How Do Busy Students Make Time for SAT Prep?
Many families struggle to find the EXTRA time in their teen’s day for SAT prep when they have numerous extracurricular activities and regular studies to attend to. While we don’t recommend taking away sports, band, chorus, volunteer work and paid jobs, we do suggest that students carve out time for prep. Without a clear carve-out, SAT (or ACT) prep will fall to the demands of classes, extra-curricular activities, social activities, and sleep.
Realistically, SAT/ACT prep may need to be during the summer. Many of the demands on a student are significantly less during summer vacation. At Ivy Bound, we see the best improvements come from among our summer students (both rising Juniors and rising Seniors). We ask summer students to treat their time with us as a “part-time summer JOB”. 3 – 4 weeks of 3 hours a day typically gets the student through all the Lessons and two or three practice tests. When school resumes, only some practice testing typically remains and the student is ready to jam on the September ACT or October SAT.
ACT/SAT prep is one of the responsibilities of the college-bound student. Ivy Bound makes it relatively painless — and there are lots of students who are GRATEFUL to have done most of the work in the summer. For many students the summer between sophomore and junior year in high school is the BEST time and is when they typically have the MOST time.
Ivy Bound prefers to see students prep sooner rather than later. A student who preps in the summer before junior year has more times to take the SAT. (The SAT is offered 7 times a year, and colleges just need to see ONE good score or combination of good scores.) For the student who posts a good score early, she’s DONE. For the student who needs more months to prep and/or test, the early starter has given her/himself more time.

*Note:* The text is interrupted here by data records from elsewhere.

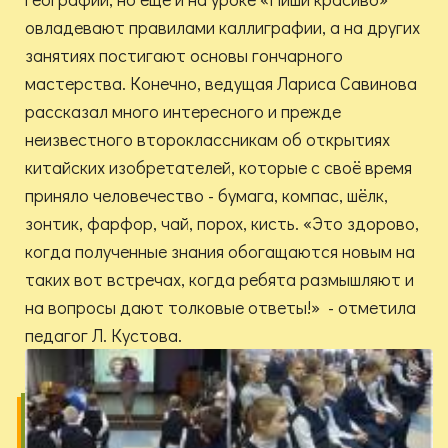
овладевают правилами каллиграфии, а на других
занятиях постигают основы гончарного
мастерства. Конечно, ведущая Лариса Савинова
рассказал много интересного и прежде
неизвестного второклассникам об открытиях
китайских изобретателей, которые с своё время
приняло человечество - бумага, компас, шёлк,
зонтик, фарфор, чай, порох, кисть. «Это здорово,
когда полученные знания обогащаются новым на
таких вот встречах, когда ребята размышляют и
на вопросы дают толковые ответы!» - отметила
педагог Л. Кустова.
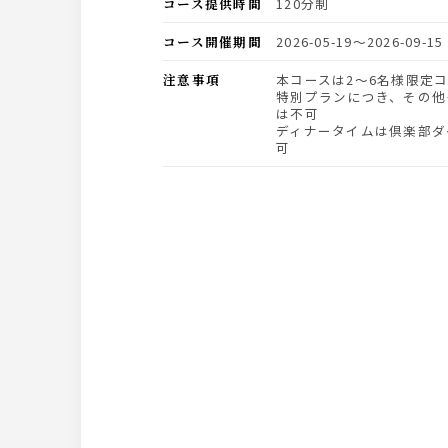
コース提供時間
120分制
コース開催期間
2026-05-19〜2026-09-15
注意事項
本コースは2～6名様限定
特別プランにつき、その他
は不可
ディナータイムは倶楽部ダイ
可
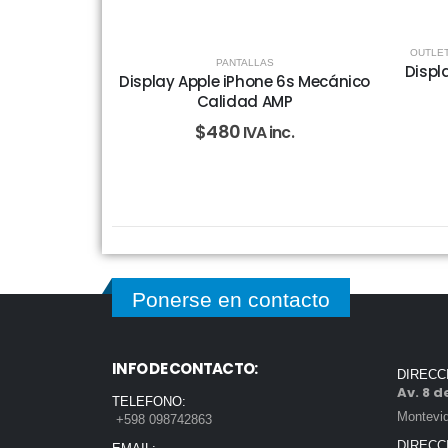
OUTLET
PANTALLAS
Displ
Display Apple iPhone 6s Mecánico
Calidad AMP
$
480
IVA inc.
Ponerse en contacto
INFO DE CONTACTO:
DIRECC
Av. 8 
TELEFONO:
Montevi
+598 098742863
DIRECC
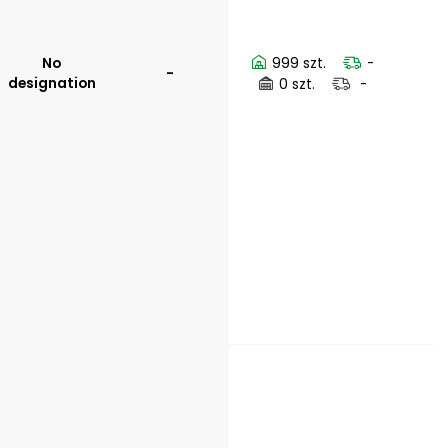
No
999 szt.
-
-
designation
0 szt.
-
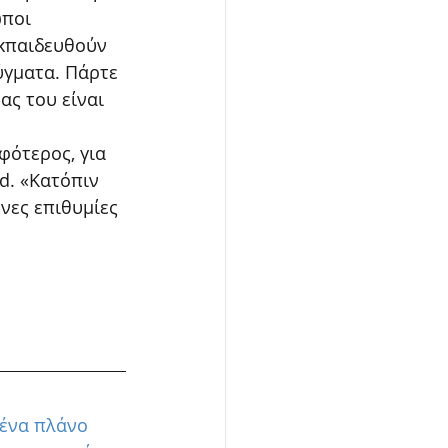
ποι 
εκπαιδευθούν 
ύγματα. Πάρτε 
ας του είναι 
φότερος, για 
ad. «Κατόπιν 
νες επιθυμίες 
ένα πλάνο 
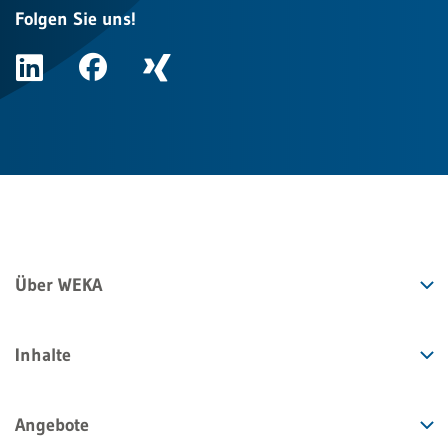
Folgen Sie uns!
Über WEKA
Inhalte
Angebote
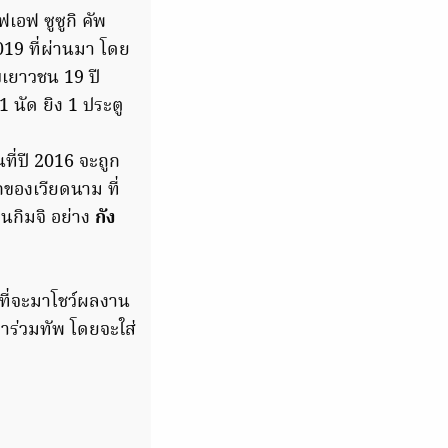
อฟ ซูซูกิ คัพ
019 ที่ผ่านมา โดย
บเยาวชน 19 ปี
 นัด ยิง 1 ประตู
ที่ปี 2016 จะถูก
ของเวียดนาม ที่
นกิมจิ อย่าง
กัง
นที่จะมาโชว์ผลงาน
าร่วมทัพ โดยจะใส่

Test Prep takes a number of hours to success no matter what. The good news is that doing this early means being DONE early. Strong students are better off getting SAT out of the way and sitting on a good score early. Really strong students can land some merit scholarship money based on the PSAT. We know that students and parents are routinely grateful when the SAT doesn’t impede their junior spring of (choose many): proms, sports, college visits, finals. And we know that the SAT (or ACT; no college has a preference any more) opens the door to the best schools.